Si quelqu’un veut en savoir plus là-dessus, il faudra acheter le jeu et le découvrir par soi-même ! (rires)
Puis-je vous demander quelque chose ? Dans la chanson de fin, il y a un changement de ton10, n’est-ce pas ? Alors qu’on s’attend à une montée en puissance, la musique se radoucit, pas vrai ? 10 Un changement ou une modulation de ton est quand on passe, par exemple, du mineur au majeur. Ce procédé est souvent utilisé juste avant une montée dans un morceau.
Oui, vous avez raison.
À quoi pensiez-vous ? Était-ce un message à mon attention ? (rires)
Ça a plutôt bien marché, non ? (rires)
Ha ! Vous m’avez bien eu ! (rires) Lorsque le ton change, vous vous attendez à un crescendo, mais ici, la musique se radoucit subitement... J’ai eu l’impression que vous m’adressiez un message, alors je voulais vraiment vous poser la question. (rires)
Bah, vous avez refusé mes premiers morceaux et vous m’avez fait tout recommencer du début après tout ! (rires)
(doucement) Désolé... Mais ça m’a obligé à réécrire les paroles, non ?

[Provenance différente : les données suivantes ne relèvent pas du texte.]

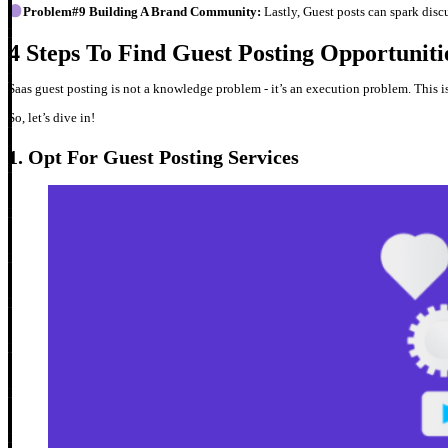
Problem#9 Building A Brand Community:
Lastly, Guest posts can spark dis
4 Steps To Find Guest Posting Opportunit
Saas guest posting is not a knowledge problem - it’s an execution problem. This 
So, let’s dive in!
1. Opt For Guest Posting Services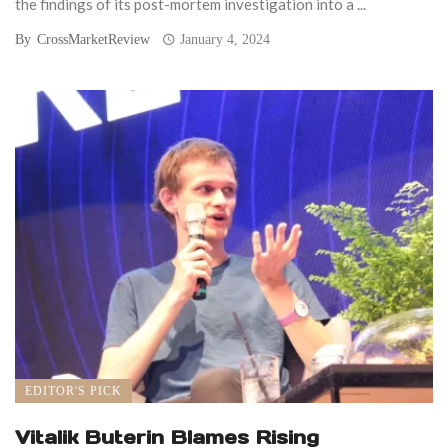
the findings of its post-mortem investigation into a ...
By
CrossMarketReview
January 4, 2024
EDITOR'S PICK
Vitalik Buterin Blames Rising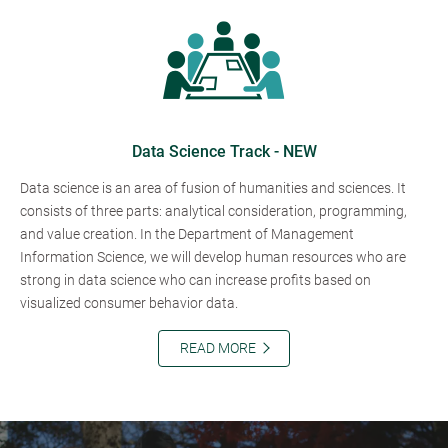
Data Science Track - NEW
Data science is an area of fusion of humanities and sciences. It
consists of three parts: analytical consideration, programming,
and value creation. In the Department of Management
Information Science, we will develop human resources who are
strong in data science who can increase profits based on
visualized consumer behavior data.
READ MORE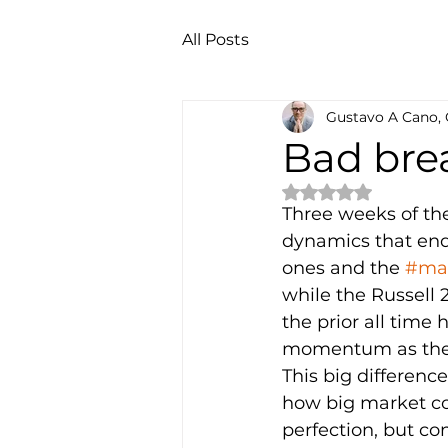
All Posts
Gustavo A Cano,
Bad bre
Rated NaN out of 
Three weeks of th
dynamics that end
ones and the 
#mag
while the Russell 2
the prior all time 
momentum as they 
This big differen
how big market co
perfection, but con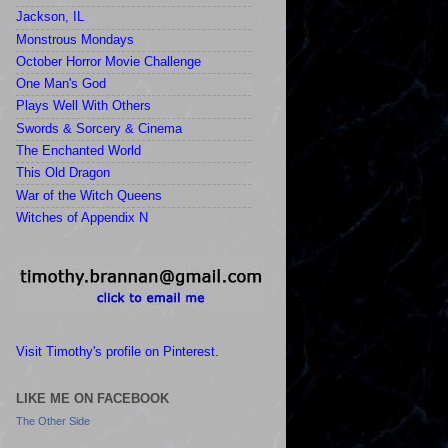
Jackson, IL
Monstrous Mondays
October Horror Movie Challenge
One Man's God
Plays Well With Others
Swords & Sorcery & Cinema
The Enchanted World
This Old Dragon
War of the Witch Queens
Witches of Appendix N
Visit Timothy's profile on Pinterest.
LIKE ME ON FACEBOOK
The Other Side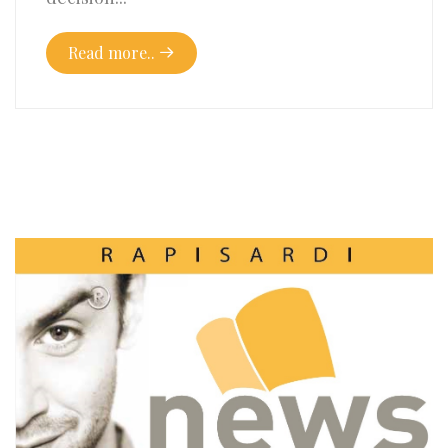
Read more..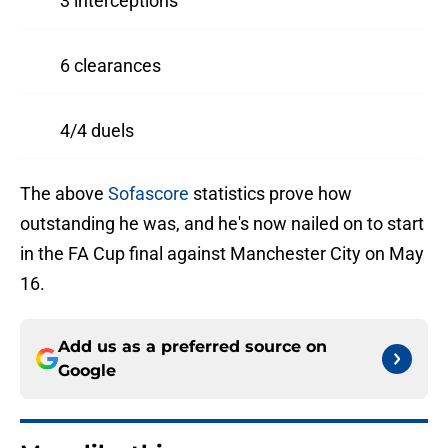
3 interceptions
6 clearances
4/4 duels
The above
Sofascore
statistics prove how
outstanding he was, and he's now nailed on to start
in the FA Cup final against Manchester City on May
16.
Add us as a preferred source on
Google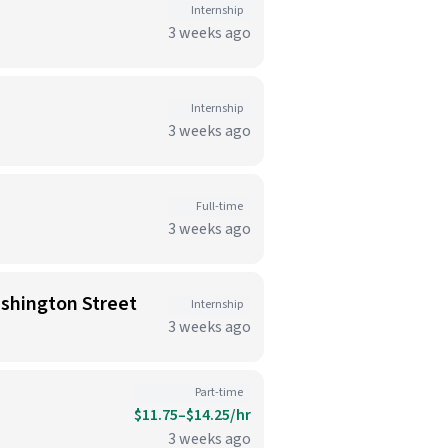
Internship
3 weeks ago
Internship
3 weeks ago
Full-time
3 weeks ago
ashington Street
Internship
3 weeks ago
Part-time
$11.75–$14.25/hr
3 weeks ago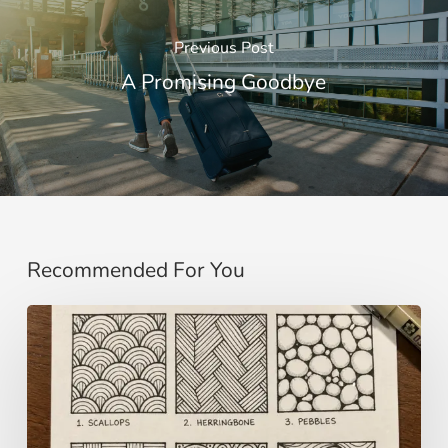
Previous Post
A Promising Goodbye
Recommended For You
Zentangle:
Meditative
Drawing
for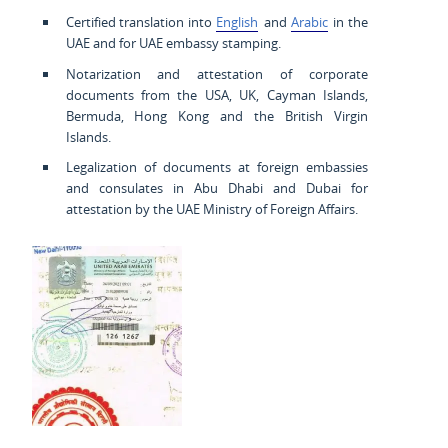
Certified translation into
English
and
Arabic
in the
UAE and for UAE embassy stamping.
Notarization and attestation of corporate
documents from the USA, UK, Cayman Islands,
Bermuda, Hong Kong and the British Virgin
Islands.
Legalization of documents at foreign embassies
and consulates in Abu Dhabi and Dubai for
attestation by the UAE Ministry of Foreign Affairs.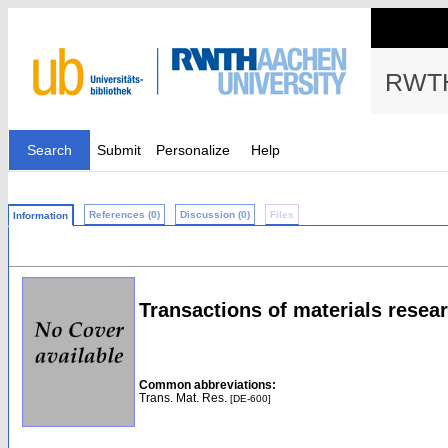
RWTH
Search
Submit
Personalize
Help
References (0)
Discussion (0)
Files
Information
Transactions of materials resea
Common abbreviations:
Trans. Mat. Res.
[DE-600]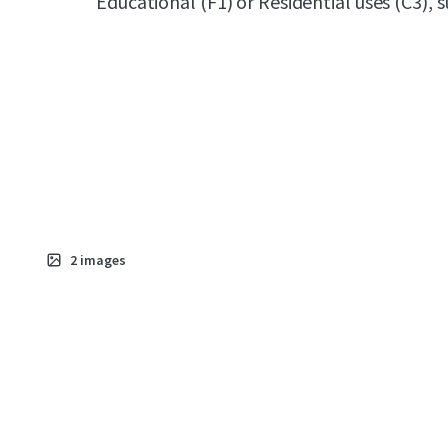
Educational (F1) or Residential uses (C3),
2
images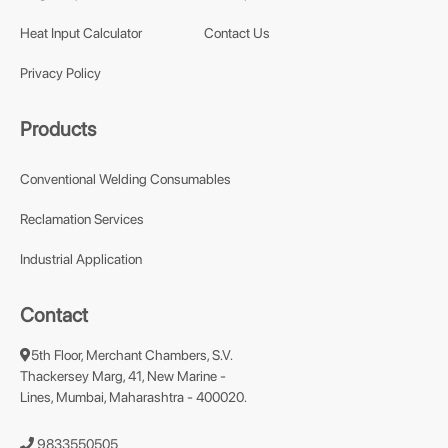
Heat Input Calculator
Contact Us
Privacy Policy
Products
Conventional Welding Consumables
Reclamation Services
Industrial Application
Contact
5th Floor, Merchant Chambers, S.V.
Thackersey Marg, 41, New Marine -
Lines, Mumbai, Maharashtra - 400020.
9833550505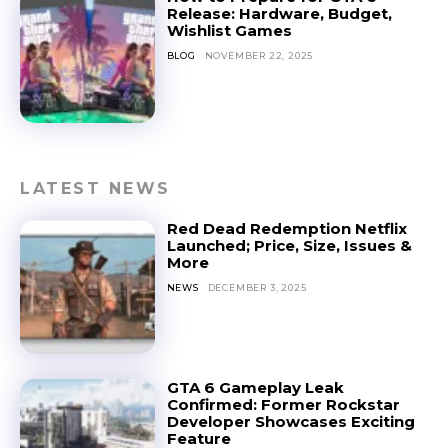
Release: Hardware, Budget,
Wishlist Games
BLOG
NOVEMBER 22, 2025
LATEST NEWS
Red Dead Redemption Netflix
Launched; Price, Size, Issues &
More
NEWS
DECEMBER 3, 2025
GTA 6 Gameplay Leak
Confirmed: Former Rockstar
Developer Showcases Exciting
Feature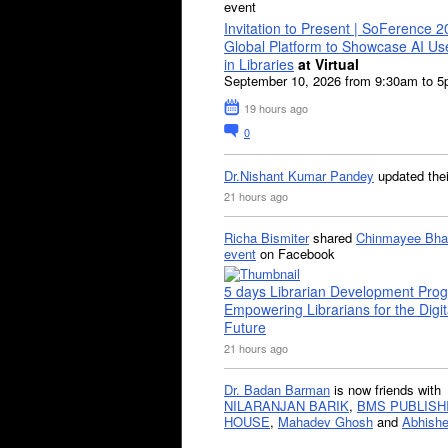
event
Invitation to Present | SoFerence 2
Global Platform to Showcase AI U
in Libraries
at Virtual
September 10, 2026 from 9:30am to 
19 hours ago
0
Dr.Nishant Kumar Pandey
updated the
21 hours ago
Richa Bismiter
shared
Chinmayee Bha
event
on Facebook
5 days Librarian Development Pro
Empowering Librarians for the Digit
Future
21 hours ago
Dr. Badan Barman
is now friends with
NILARANJAN BARIK
,
BMS PUBLISH
HOUSE
,
Mahadev Ghosh
and
Abhishe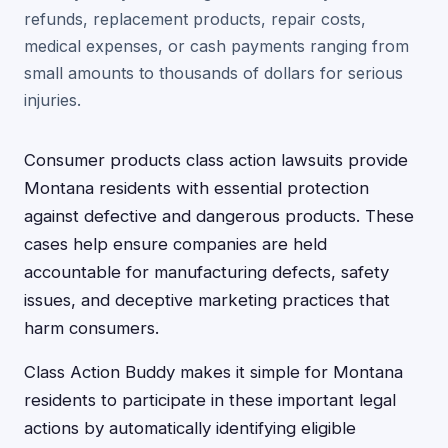
refunds, replacement products, repair costs,
medical expenses, or cash payments ranging from
small amounts to thousands of dollars for serious
injuries.
Consumer products class action lawsuits provide
Montana residents with essential protection
against defective and dangerous products. These
cases help ensure companies are held
accountable for manufacturing defects, safety
issues, and deceptive marketing practices that
harm consumers.
Class Action Buddy makes it simple for Montana
residents to participate in these important legal
actions by automatically identifying eligible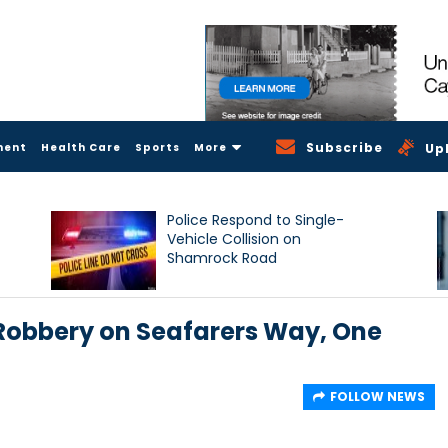
Subscribe
ment
Health Care
Sports
More
Up
Police Respond to Single-
Vehicle Collision on
Shamrock Road
 Robbery on Seafarers Way, One
FOLLOW NEWS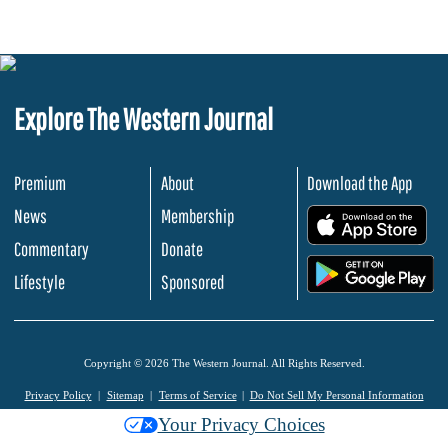
Explore The Western Journal
Premium
About
Download the App
News
Membership
.
Commentary
Donate
.
Lifestyle
Sponsored
Copyright © 2026 The Western Journal. All Rights Reserved.
Privacy Policy
Sitemap
Terms of Service
Do Not Sell My Personal Information
Your Privacy Choices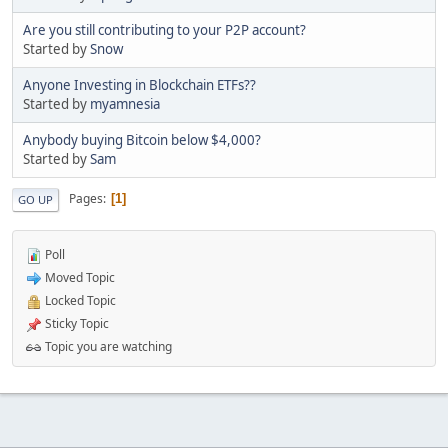
Are you still contributing to your P2P account?
Started by
Snow
Anyone Investing in Blockchain ETFs??
Started by
myamnesia
Anybody buying Bitcoin below $4,000?
Started by
Sam
Pages
1
GO UP
Poll
Moved Topic
Locked Topic
Sticky Topic
Topic you are watching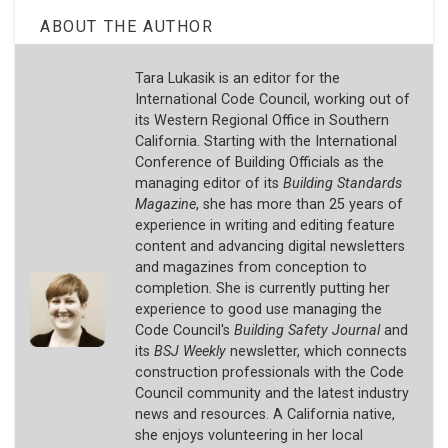
ABOUT THE AUTHOR
Tara Lukasik is an editor for the
International Code Council, working out of
its Western Regional Office in Southern
California. Starting with the International
Conference of Building Officials as the
managing editor of its
Building Standards
Magazine
, she has more than 25 years of
experience in writing and editing feature
content and advancing digital newsletters
and magazines from conception to
completion. She is currently putting her
experience to good use managing the
Code Council's
Building Safety Journal
and
its
BSJ Weekly
newsletter, which connects
construction professionals with the Code
Council community and the latest industry
news and resources. A California native,
she enjoys volunteering in her local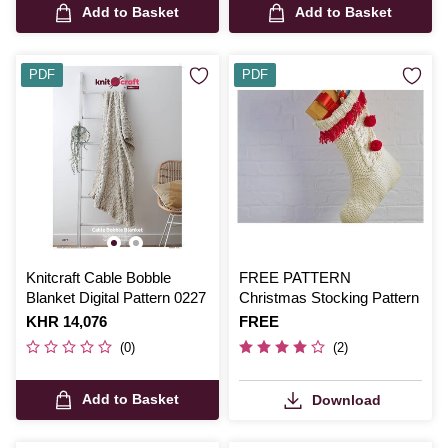
Add to Basket
Add to Basket
PDF
PDF
Knitcraft Cable Bobble
FREE PATTERN
Blanket Digital Pattern 0227
Christmas Stocking Pattern
Is
KHR 14,076
Is
FREE
(0)
(2)
Add to Basket
Download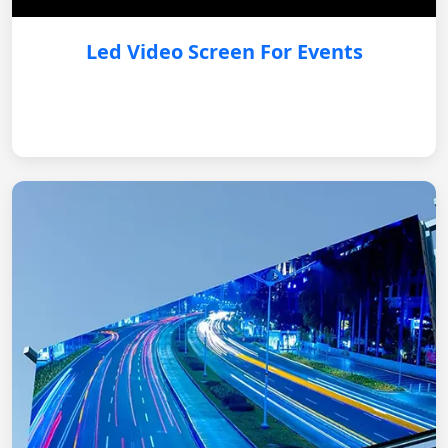
Led Video Screen For Events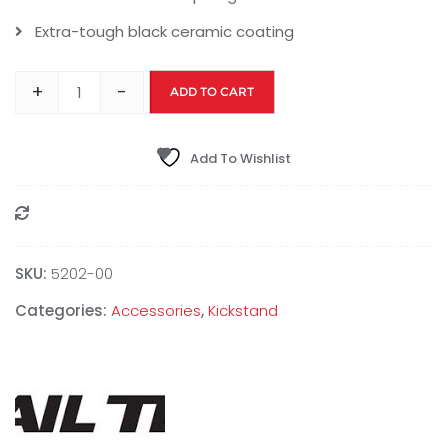
Extra-tough black ceramic coating
+
-
ADD TO CART
Add To Wishlist
Compare
SKU:
5202-00
Categories:
Accessories
,
Kickstand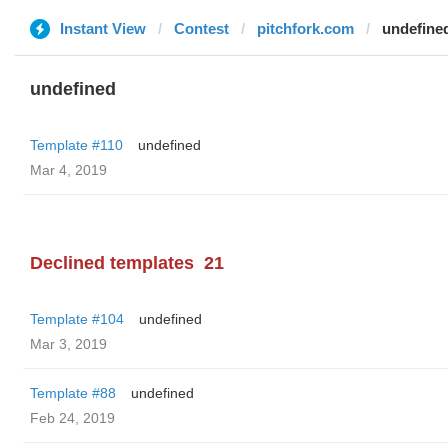
Instant View
Contest
pitchfork.com
undefine
undefined
Template #110
undefined
Mar 4, 2019
Declined templates
21
Template #104
undefined
Mar 3, 2019
Template #88
undefined
Feb 24, 2019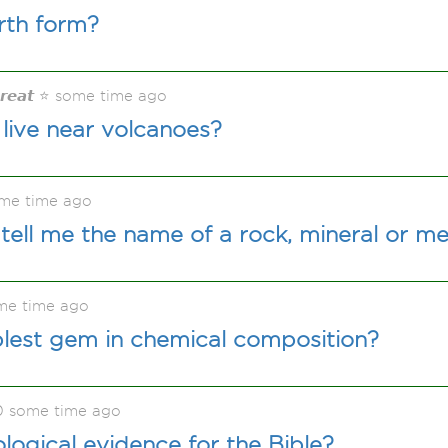
rth form?
𝙂𝙧𝙚𝙖𝙩 ⭐ some time ago
live near volcanoes?
me time ago
tell me the name of a rock, mineral or me
me time ago
plest gem in chemical composition?
0 some time ago
ological evidence for the Bible?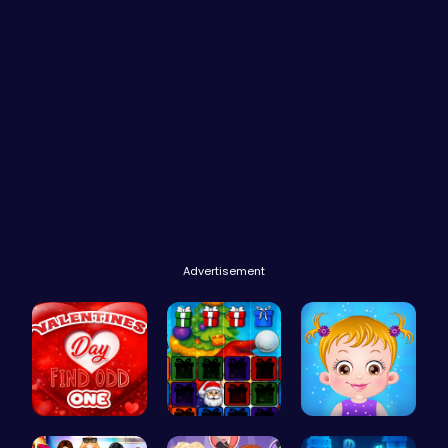
Advertisement
Find the N…
Christmas …
Taylor's S…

Oui et je vous en remercie ! (rires) Mais ça ne change rien au fait que j’ai essuyé un refus... (en soupirant)
(insiste) Votre premier jet était bien aussi, vous savez !
Mais vous avez refusé quand même ! (rires) En tout cas, je suis sûr que les lecteurs de cette interview doivent mourir d’envie d’entendre la chanson en question.